Mi referencia es a la poca confianza y el nivel de recelo general de la población a nuestros representantes del Estado con mando y jurisdicción. Generalmente como aquel viejo lema del Ministerio de Vivienda nos acostumbramos a ver a la misma gente en su propio ambiente salga fulano o salga mengano como mandatario.
La política panameña la han hecho ellos y han podido moldear al electorado de tal forma que su permanencia en los cargos públicos resulta eterna.
En Panamá la política se ha convertido en un negocio para los que se incorporan a la misma. Entre reparto de cargos, prebendas y contratos, el poder se ha convertido en eso y nada más. El poder político ha terminado funcionando para esos propósitos y en ese pragmatismo y desilusión termina el país entero aceptando esas reglas.
Y la decencia tan proclamada como lo que puede salvar esto, no reacciona. Y tiene que ver especialmente con ese desinterés de ingresar en las esferas políticas, pues nadie desea someter a su familia al constante vilipendio característico de los que no les interesa la decencia en la política. Descalificar a los decentes de la vida pública es el objetivo trazado. Entrar a la vida política o ser pariente o cercano a un familiar en política te convierte en un sospechoso en materia bancaria o financiera. Es decir, el escrutinio sobre tu movimiento de dinero, tus actividades económicas e inclusive los requerimientos legales para acceder a la economía formal son más rigurosos.

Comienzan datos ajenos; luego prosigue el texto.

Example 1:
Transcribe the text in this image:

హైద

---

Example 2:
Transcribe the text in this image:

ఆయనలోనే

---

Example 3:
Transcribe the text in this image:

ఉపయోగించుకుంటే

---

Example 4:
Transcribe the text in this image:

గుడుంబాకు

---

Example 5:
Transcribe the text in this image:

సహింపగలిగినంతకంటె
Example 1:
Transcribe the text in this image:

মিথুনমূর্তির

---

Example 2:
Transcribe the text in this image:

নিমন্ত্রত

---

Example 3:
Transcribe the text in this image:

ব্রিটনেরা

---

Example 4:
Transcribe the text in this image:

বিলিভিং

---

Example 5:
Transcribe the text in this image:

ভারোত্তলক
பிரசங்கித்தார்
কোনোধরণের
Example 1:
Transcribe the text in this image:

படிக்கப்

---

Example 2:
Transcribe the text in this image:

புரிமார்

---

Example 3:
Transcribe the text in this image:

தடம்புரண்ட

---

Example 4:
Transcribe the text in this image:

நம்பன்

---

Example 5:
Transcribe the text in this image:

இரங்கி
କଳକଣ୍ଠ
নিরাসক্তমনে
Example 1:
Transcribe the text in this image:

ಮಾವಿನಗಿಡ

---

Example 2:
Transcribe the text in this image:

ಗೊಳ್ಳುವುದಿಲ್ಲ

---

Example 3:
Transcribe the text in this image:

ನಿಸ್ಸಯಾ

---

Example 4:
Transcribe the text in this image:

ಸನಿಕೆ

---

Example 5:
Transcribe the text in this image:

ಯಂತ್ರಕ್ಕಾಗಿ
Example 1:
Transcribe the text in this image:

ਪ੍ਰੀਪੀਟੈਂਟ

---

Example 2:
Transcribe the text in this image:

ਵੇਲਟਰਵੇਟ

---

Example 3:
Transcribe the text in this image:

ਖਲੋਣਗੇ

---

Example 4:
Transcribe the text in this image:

A esto súmale la desconfianza general promovida hacia todo el que entra a ejercer un cargo público. El constante vilipendio, insultos, descalificaciones, mentiras, opiniones tendenciosas que afectan tu honorabilidad o imagen tanto en los medios de comunicación formal como en las redes sociales. Todo eso te hace objeto de dudas del sector financiero, bancario, comercial y en un instante pasas de buen empresario, buen profesional a figura pública sospechosa, objeto de verificaciones con lupa y sometida a un escrutinio reforzado. Esto se extiende a ti y a todos tus familiares cercanos generando insatisfacciones no manifiestas, pero latentes en tu diario devenir social.
Vives en mundo cada vez más globalizado. Donde puedes ejercer tu profesión en cualquier parte del mundo con solo llevar tu ordenador portátil contigo. Puedes hacer lo que hoy realizas en tu país igual en tus países vecinos. Tienes todas las presiones necesarias para no participar, no integrarte a la vida política del país pues nadie al final te lo agradecerá, ni a nadie que le importe. Pero a tu familia, la más cercana a ti, te repite hasta la saciedad: nos importas, y no te podemos ver así, agobiado, incomprendido, vilipendiado; pretendiendo que le haces una contribución al país que al final a nadie le importa.
Decía Enrique Federico Amiel: “Que el mundo piense de mi lo que quiera. Ese es asunto de ellos. Si me han de juzgar, bien o mal, es su derecho. Mi deber es actuar con rectitud… como si la vida fuera justa, como si la Patria fuera agradecida, como si el porvenir nos debiera la victoria, como si los hombres fueran buenos “
Cuantos sacrificados han pasado en la historia por vivir con esa conducta de vida.